Could you please return each line of the data that has the word "thumb"?

Material to process: Begin

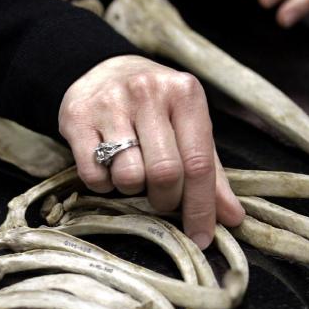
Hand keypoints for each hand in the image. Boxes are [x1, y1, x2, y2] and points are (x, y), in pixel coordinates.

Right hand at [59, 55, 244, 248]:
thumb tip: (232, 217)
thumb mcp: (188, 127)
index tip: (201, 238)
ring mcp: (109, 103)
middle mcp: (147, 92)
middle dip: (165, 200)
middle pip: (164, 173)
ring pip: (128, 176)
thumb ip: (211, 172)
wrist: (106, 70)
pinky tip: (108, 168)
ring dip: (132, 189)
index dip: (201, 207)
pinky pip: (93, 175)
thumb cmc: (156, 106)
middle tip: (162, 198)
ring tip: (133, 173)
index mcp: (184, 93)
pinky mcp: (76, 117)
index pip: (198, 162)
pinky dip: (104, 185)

Material to process: End

▸ **Solution**:
thumb tip: (232, 217)
thumb mcp: (188, 127)
thumb ip: (211, 172)
thumb cmc: (156, 106)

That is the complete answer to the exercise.